### AUFGABE 1
Stelle Zeilen aus den Datensätzen als Markdown-Tabelle mit den Spalten „Nr“ und „Zeile“ dar und lass Leerzeilen weg. Beginne bei der Zeile mit "common name: dråbe-kødporesvamp" und höre nach der Zeile mit "order: Malpighiales" auf.

### TEXTAUSZUG
<<<<

Politik 23. September 2025, von Tilmann Zuber/Kirchenbote

«Wir sind Krisen nicht mehr gewohnt»

Debatte

Im Sommer trat der Solothurner Regierungsrat Remo Ankli zurück. Er spricht über die über dünnhäutige Reaktionen, Gelassenheit und die Rolle der Kirchen in der Gesellschaft.

Sie sind seit Jahrzehnten in der Politik. Wie beurteilen Sie die heutige Politik?

Remo Angle: Die Diskussionen sind härter und kompromissloser geworden, ob international oder in der Schweiz. Persönliche Angriffe nehmen zu. Positiv ist, dass heute jeder mitreden und auf kritische Punkte hinweisen kann. Das ist an sich gut. In den letzten zwanzig Jahren hat sich das stark verändert.

>>>>

### AUFGABE 2
Schreib aus dem Interview wortgetreu ab, beginnend bei den Worten "Sie sind seit" und endend nach "das stark verändert.".

### DATEN ZUR ÜBUNG
<<<<

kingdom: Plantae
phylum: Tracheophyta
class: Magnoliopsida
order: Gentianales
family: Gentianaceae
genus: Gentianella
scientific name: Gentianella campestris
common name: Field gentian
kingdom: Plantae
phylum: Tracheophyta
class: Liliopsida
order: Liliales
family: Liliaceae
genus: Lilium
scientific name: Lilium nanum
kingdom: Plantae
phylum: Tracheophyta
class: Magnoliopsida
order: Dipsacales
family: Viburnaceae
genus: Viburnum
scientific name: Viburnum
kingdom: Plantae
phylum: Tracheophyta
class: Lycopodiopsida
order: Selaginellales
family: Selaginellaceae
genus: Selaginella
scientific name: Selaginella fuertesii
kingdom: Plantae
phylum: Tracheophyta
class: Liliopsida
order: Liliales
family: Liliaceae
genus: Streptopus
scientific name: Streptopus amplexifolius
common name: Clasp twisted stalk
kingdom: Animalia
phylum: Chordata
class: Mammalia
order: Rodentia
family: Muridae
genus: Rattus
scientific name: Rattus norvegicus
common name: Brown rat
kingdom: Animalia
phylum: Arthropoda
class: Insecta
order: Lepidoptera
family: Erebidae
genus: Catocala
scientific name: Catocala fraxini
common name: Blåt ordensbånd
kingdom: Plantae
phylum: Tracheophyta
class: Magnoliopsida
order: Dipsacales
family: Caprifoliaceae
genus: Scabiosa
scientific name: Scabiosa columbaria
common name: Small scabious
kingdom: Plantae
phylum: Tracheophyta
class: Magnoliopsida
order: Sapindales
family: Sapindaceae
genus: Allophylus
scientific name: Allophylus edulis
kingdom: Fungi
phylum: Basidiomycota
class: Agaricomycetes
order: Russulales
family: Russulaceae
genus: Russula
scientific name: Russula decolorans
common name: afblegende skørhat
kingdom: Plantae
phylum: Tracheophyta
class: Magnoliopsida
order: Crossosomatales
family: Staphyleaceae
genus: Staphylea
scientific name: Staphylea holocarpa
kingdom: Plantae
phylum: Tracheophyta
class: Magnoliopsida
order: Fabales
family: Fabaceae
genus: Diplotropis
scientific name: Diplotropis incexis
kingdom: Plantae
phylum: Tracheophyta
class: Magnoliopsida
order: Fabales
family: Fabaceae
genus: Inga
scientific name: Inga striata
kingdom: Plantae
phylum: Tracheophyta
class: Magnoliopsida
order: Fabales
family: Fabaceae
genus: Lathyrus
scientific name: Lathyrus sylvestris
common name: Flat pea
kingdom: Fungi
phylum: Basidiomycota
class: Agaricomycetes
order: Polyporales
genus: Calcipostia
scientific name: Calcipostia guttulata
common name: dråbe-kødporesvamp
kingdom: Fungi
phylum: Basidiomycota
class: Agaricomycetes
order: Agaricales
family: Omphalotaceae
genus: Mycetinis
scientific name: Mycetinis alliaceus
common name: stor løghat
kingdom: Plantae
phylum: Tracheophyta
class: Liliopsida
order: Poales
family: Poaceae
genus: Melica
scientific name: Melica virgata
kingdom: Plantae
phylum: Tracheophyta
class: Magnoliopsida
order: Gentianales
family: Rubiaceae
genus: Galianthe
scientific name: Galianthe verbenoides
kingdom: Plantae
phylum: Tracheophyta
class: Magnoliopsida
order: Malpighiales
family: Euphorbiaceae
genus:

>>>>

### ANTWORT 1
| Nr | Zeile |
|---|---|
| 1 | common name: dråbe-kødporesvamp |
| 2 | kingdom: Fungi |
| 3 | phylum: Basidiomycota |
| 4 | class: Agaricomycetes |
| 5 | order: Agaricales |
| 6 | family: Omphalotaceae |
| 7 | genus: Mycetinis |
| 8 | scientific name: Mycetinis alliaceus |
| 9 | common name: stor løghat |
| 10 | kingdom: Plantae |
| 11 | phylum: Tracheophyta |
| 12 | class: Liliopsida |
| 13 | order: Poales |
| 14 | family: Poaceae |
| 15 | genus: Melica |
| 16 | scientific name: Melica virgata |
| 17 | kingdom: Plantae |
| 18 | phylum: Tracheophyta |
| 19 | class: Magnoliopsida |
| 20 | order: Gentianales |
| 21 | family: Rubiaceae |
| 22 | genus: Galianthe |
| 23 | scientific name: Galianthe verbenoides |
| 24 | kingdom: Plantae |
| 25 | phylum: Tracheophyta |
| 26 | class: Magnoliopsida |
| 27 | order: Malpighiales |

### ANTWORT 2
Sie sind seit Jahrzehnten in der Politik. Wie beurteilen Sie die heutige Politik?

Remo Angle: Die Diskussionen sind härter und kompromissloser geworden, ob international oder in der Schweiz. Persönliche Angriffe nehmen zu. Positiv ist, dass heute jeder mitreden und auf kritische Punkte hinweisen kann. Das ist an sich gut. In den letzten zwanzig Jahren hat sich das stark verändert.